Et, s’adressant à madame de Jonquière :

— Si vous saviez comme nous trouvons les heures longues, dans notre beau compartiment de première ! On ne peut pas même travailler à un petit ouvrage, c’est défendu… J’avais prié qu’on me mît avec des malades ; mais toutes les places étaient données, et je vais en être réduite à tâcher de dormir dans mon coin, cette nuit.

Elle riait, elle ajouta :

— N’est-ce pas ? madame Volmar, nous dormirons, puisque la conversation a l’air de vous fatiguer.

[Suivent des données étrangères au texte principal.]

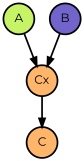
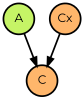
  digraph {
    bgcolor=white
    fontname=Montserrat
    node [fillcolor="#FFB66B" fontname=Montserrat fontsize=14 margin=0 penwidth=2 shape=circle style=filled]
    edge [fontcolor=black fontname=Montserrat penwidth=2]
    n1 [fillcolor="#C6F466" label=A]
    n2 [label=C]
-   n3 [fillcolor="#7164CA" label=B]
    n4 [label=Cx]
-   n1 -> n4
-   n3 -> n4
+   n1 -> n2
    n4 -> n2
  }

Celle-ci, qui devait avoir dépassé la trentaine, très brune, avec un visage long, les traits fins et tirés, avait des yeux larges, magnifiques, des brasiers sur lesquels, par moments, passait, comme un voile, une moire qui semblait les éteindre. Elle n’était point belle au premier coup d’œil ; et, à mesure qu’on la regardait, elle devenait troublante, conquérante, désirable jusqu’à la passion et à l’inquiétude. D’ailleurs, elle s’efforçait de disparaître, très modeste, s’effaçant, s’éteignant, toujours en noir et sans un bijou, bien qu’elle fût la femme d’un marchand de diamants et de perles.

— Oh ! moi, murmura-t-elle, pourvu qu’on ne me bouscule pas trop, je suis contente.

En effet, elle était allée déjà deux fois à Lourdes, comme dame auxiliaire, et pourtant on ne la voyait guère là-bas, à l’Hôpital de Notre-Dame des Douleurs, prise d’une telle fatigue, dès son arrivée, qu’elle se trouvait, disait-elle, forcée de garder la chambre.